Image Rotation

From CGAFaq

The easiest way, according to the comp.graphics faq, is to take the rotation transformation and invert it. Then you just iterate over the destination image, apply this inverse transformation and find which source pixel to copy there.

A much nicer way comes from the observation that the rotation matrix:

R(T) = { { cos(θ), -sin(θ) },
         { sin(θ), cos(θ) } }

is formed by multiplying three matrices, namely:

R(θ) = M₁(θ) * M₂(θ) * M₃(θ)

where

M1(θ) = { { 1, -tan(θ/2) },
	  { 0,      1    } }

M2(θ) = { { 1,      0    },
	  { sin(θ), 1    } }

M3(θ) = { { 1, -tan(θ/2) },
	  { 0,      1    } }

Each transformation can be performed in a separate pass, and because these transformations are either row-preserving or column-preserving, anti-aliasing is quite easy.

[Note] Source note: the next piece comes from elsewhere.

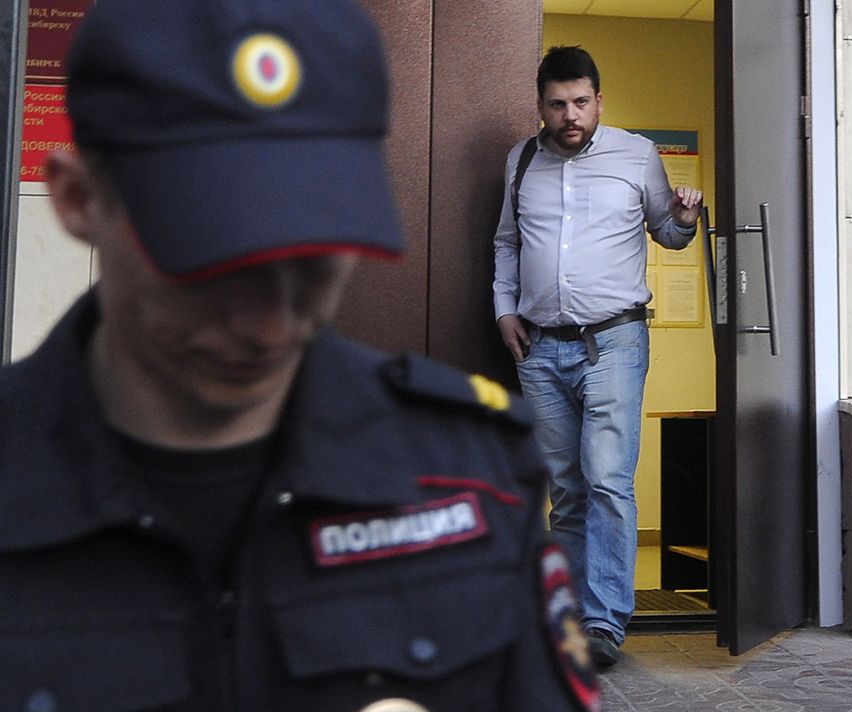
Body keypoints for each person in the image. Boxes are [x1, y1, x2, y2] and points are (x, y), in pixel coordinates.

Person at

Another fast approach is to perform first a column-preserving roation, and then a row-preserving rotation. For an image W pixels wide and H pixels high, this requires W+H BitBlt operations in comparison to the brute-force rotation, which uses W*H SetPixel operations (and a lot of multiplying).

Reference:

• Paeth, A. W., "A Fast Algorithm for General Raster Rotation", Proceedings Graphics Interface ’89, Canadian Information Processing Society, 1986, pp. 77–81 [Note: email copies of this paper are no longer available.]

• [Gems I]